A CoinShares report released Monday added to the market pessimism, showing there was a record US$14 million worth of short bets on Ether in the seven days to Nov. 18.
Short bets indicate the number of investors expecting the price of an asset to fall and shorts across the whole market represented 75% of the total in the period, according to the report.
The report credited this bearish sentiment on Ether to the alleged US$600 million hack of FTX on the day it filed for bankruptcy and concern about the upcoming Shanghai update on the Ethereum network, which will allow for the withdrawal of staked assets.
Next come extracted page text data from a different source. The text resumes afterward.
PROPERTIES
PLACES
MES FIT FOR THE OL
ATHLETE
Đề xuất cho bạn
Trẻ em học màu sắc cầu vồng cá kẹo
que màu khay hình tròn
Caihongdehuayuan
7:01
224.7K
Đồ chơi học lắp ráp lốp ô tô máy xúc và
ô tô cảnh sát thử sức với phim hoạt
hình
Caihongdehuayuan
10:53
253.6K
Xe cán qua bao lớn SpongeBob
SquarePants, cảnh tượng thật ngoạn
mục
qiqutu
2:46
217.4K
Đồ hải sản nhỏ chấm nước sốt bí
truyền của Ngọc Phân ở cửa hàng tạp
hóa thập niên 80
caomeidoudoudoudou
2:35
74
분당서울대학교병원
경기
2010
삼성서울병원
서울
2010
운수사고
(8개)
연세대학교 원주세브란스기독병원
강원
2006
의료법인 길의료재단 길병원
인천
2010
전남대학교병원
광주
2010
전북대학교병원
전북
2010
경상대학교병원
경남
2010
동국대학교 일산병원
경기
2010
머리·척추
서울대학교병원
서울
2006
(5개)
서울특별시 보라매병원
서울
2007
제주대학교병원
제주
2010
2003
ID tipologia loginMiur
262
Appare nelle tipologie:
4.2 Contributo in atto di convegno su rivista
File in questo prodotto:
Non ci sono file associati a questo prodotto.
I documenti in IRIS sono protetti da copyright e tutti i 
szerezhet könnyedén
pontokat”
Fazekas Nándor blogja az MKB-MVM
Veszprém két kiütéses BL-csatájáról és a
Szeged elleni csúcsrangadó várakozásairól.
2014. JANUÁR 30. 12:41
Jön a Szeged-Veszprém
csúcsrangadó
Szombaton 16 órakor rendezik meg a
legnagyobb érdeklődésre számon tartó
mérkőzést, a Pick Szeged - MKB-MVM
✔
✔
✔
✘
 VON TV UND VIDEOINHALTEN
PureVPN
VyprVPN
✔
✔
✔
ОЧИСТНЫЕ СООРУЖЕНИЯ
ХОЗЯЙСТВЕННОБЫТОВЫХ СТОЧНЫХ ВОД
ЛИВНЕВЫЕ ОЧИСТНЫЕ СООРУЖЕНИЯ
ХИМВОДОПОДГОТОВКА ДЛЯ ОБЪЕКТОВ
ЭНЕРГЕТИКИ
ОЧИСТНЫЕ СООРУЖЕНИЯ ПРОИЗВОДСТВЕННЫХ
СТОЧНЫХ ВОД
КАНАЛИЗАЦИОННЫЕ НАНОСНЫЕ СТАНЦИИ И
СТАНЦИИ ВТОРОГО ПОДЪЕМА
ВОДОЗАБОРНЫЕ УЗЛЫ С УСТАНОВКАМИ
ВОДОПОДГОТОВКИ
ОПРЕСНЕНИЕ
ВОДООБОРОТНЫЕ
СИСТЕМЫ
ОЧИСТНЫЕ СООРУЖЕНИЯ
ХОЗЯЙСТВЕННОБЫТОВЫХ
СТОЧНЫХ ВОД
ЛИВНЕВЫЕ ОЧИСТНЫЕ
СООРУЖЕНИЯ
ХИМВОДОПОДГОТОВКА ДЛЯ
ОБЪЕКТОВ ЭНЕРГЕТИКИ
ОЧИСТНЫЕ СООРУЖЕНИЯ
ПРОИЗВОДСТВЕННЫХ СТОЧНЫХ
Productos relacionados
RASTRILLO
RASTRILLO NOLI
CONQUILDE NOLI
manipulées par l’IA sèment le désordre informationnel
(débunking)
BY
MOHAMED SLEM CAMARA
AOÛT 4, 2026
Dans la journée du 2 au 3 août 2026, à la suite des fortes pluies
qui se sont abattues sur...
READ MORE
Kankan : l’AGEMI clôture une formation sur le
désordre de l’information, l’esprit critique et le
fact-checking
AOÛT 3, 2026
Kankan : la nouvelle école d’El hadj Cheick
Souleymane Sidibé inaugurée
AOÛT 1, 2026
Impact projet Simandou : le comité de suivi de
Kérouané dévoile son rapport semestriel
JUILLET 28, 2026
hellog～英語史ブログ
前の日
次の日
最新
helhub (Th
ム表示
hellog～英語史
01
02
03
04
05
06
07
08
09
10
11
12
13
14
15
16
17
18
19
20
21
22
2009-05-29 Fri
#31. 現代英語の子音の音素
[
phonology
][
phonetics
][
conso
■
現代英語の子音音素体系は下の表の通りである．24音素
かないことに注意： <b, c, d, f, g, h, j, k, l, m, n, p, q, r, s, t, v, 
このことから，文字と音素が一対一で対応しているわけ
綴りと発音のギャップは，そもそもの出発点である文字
Onchain data shows that the wallet address connected to the supposed FTX hacker transferred 180,000 Ether (roughly US$200 million) to 12 wallets on Monday, according to Etherscan.
The XRP token went against the downtrend, rising 1.4% to US$0.36 amid a series of companies filing briefs in recent days to support Ripple Labs Inc., whose payment network is powered by XRP, in its legal tussle with the U.S. Securities and Exchange Commission (SEC).
The SEC sued Ripple in 2020, saying it raised US$1.3 billion through XRP and this represented a sale of unregistered securities.
The downturn in the crypto market is also denting valuations of crypto firms listed on equity markets.
U.S.-based crypto exchange Coinbase Global Inc.’s valuation fell to under US$10 billion on Monday for the first time since the company went public in April last year. It was valued as high as US$76.9 billion in November 2021.
The company’s share price fell 8.9% on Monday to US$41.23.